The problem: Each line of data below is to be returned exactly, leaving out any picture.

Recorded information Start Marker

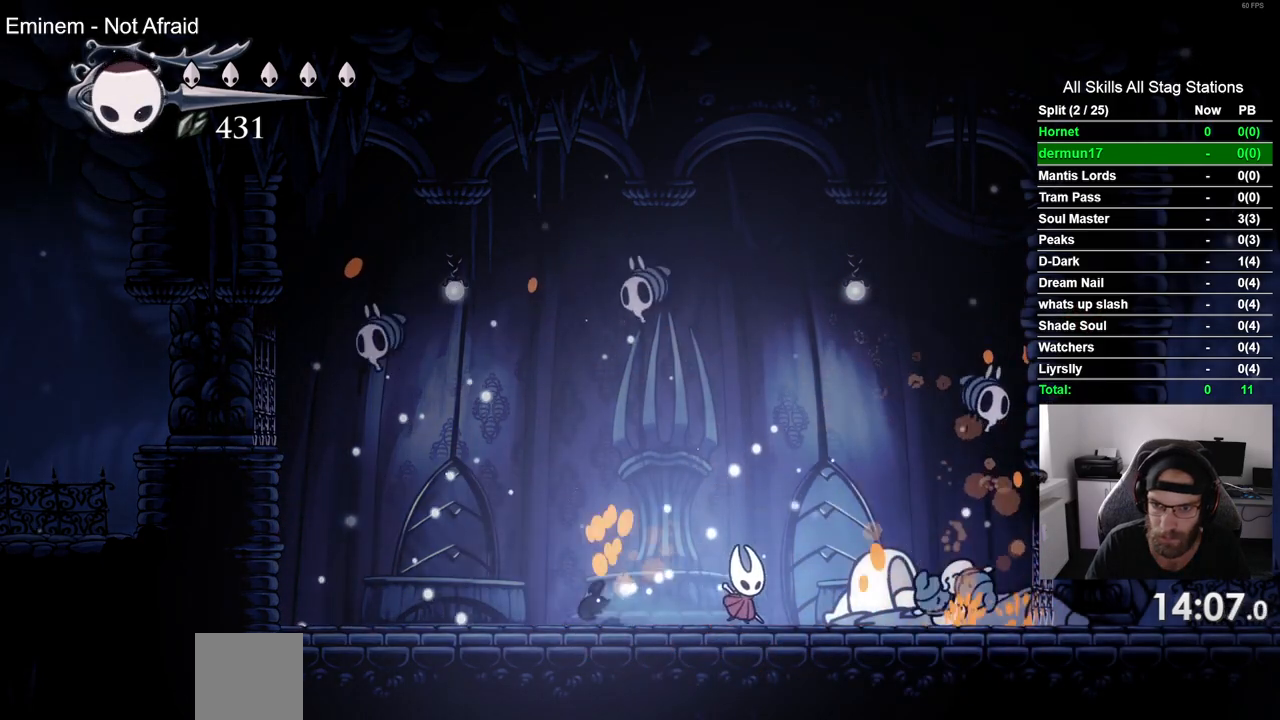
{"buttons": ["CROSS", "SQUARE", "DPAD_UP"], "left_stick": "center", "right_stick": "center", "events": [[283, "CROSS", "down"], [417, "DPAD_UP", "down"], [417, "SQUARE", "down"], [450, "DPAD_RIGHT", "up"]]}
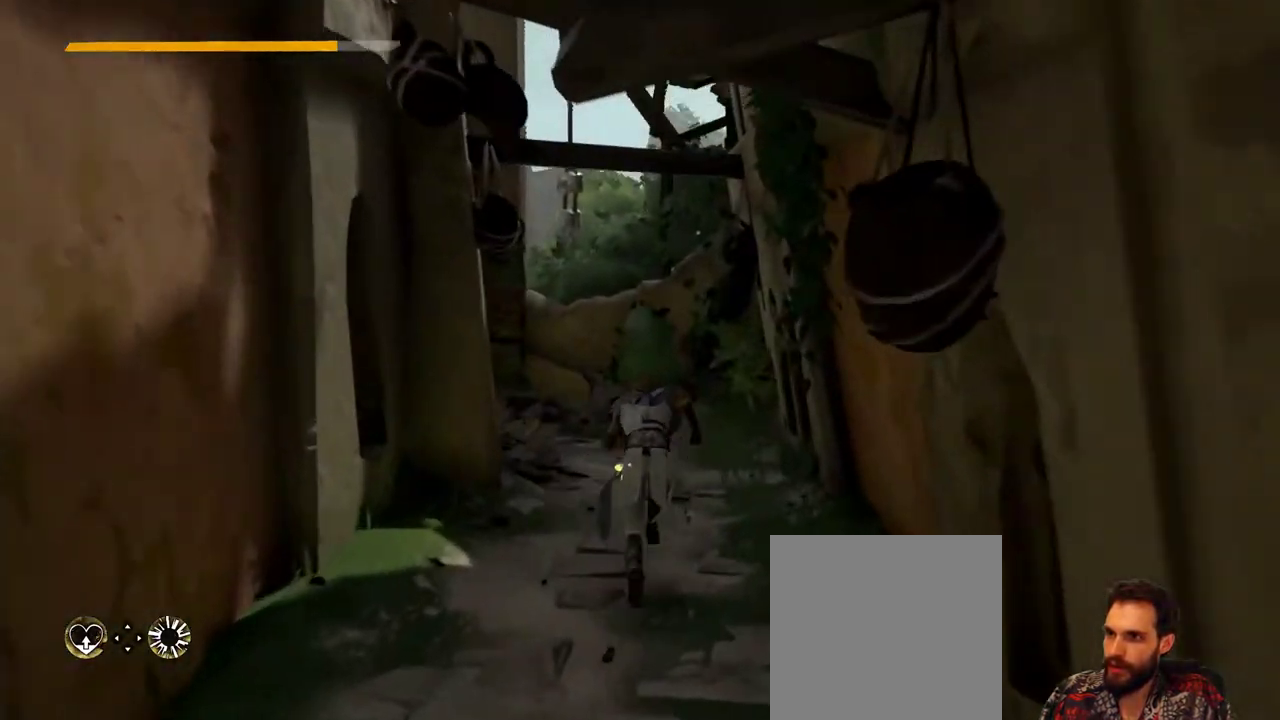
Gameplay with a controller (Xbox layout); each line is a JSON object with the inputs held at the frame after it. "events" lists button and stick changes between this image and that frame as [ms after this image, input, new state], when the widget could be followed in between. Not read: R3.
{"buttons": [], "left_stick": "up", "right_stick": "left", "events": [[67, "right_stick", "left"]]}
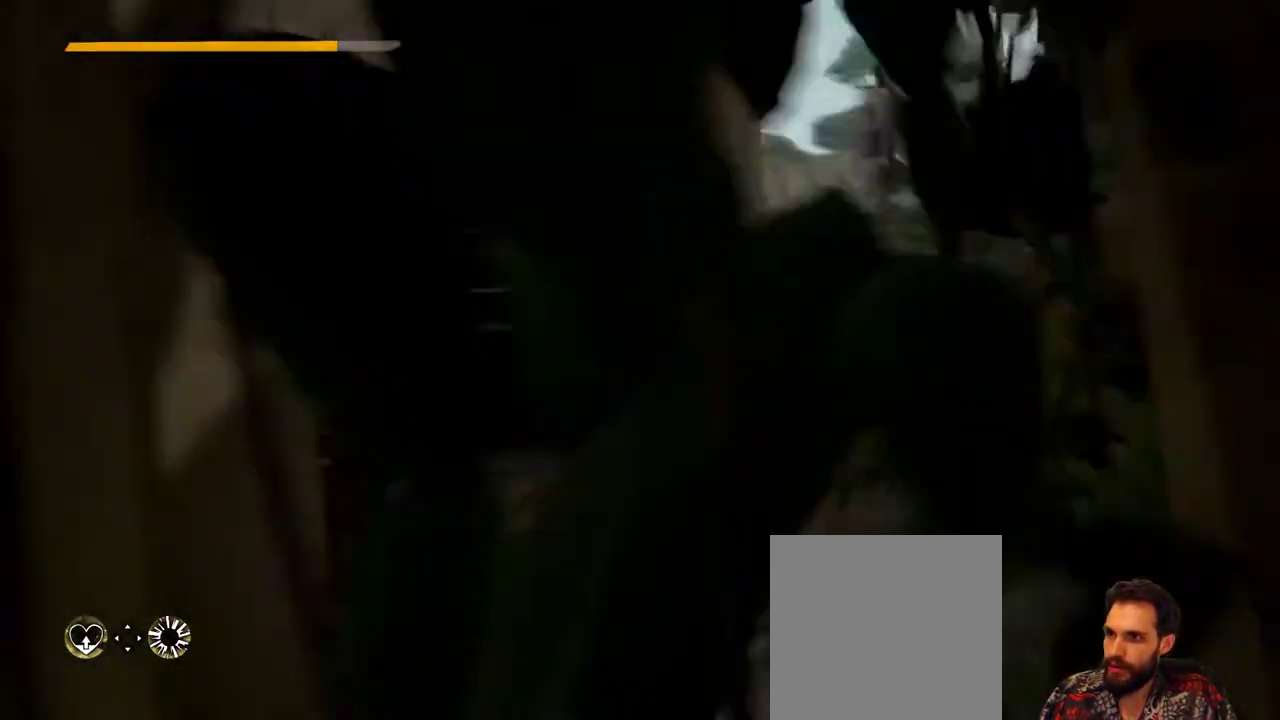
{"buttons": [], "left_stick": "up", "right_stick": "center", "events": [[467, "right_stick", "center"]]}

Recorded information End Marker

Response:
{"buttons": ["CROSS", "SQUARE", "DPAD_UP"], "left_stick": "center", "right_stick": "center", "events": [[283, "CROSS", "down"], [417, "DPAD_UP", "down"], [417, "SQUARE", "down"], [450, "DPAD_RIGHT", "up"]]}
Gameplay with a controller (Xbox layout); each line is a JSON object with the inputs held at the frame after it. "events" lists button and stick changes between this image and that frame as [ms after this image, input, new state], when the widget could be followed in between. Not read: R3.
{"buttons": [], "left_stick": "up", "right_stick": "left", "events": [[67, "right_stick", "left"]]}
{"buttons": [], "left_stick": "up", "right_stick": "center", "events": [[467, "right_stick", "center"]]}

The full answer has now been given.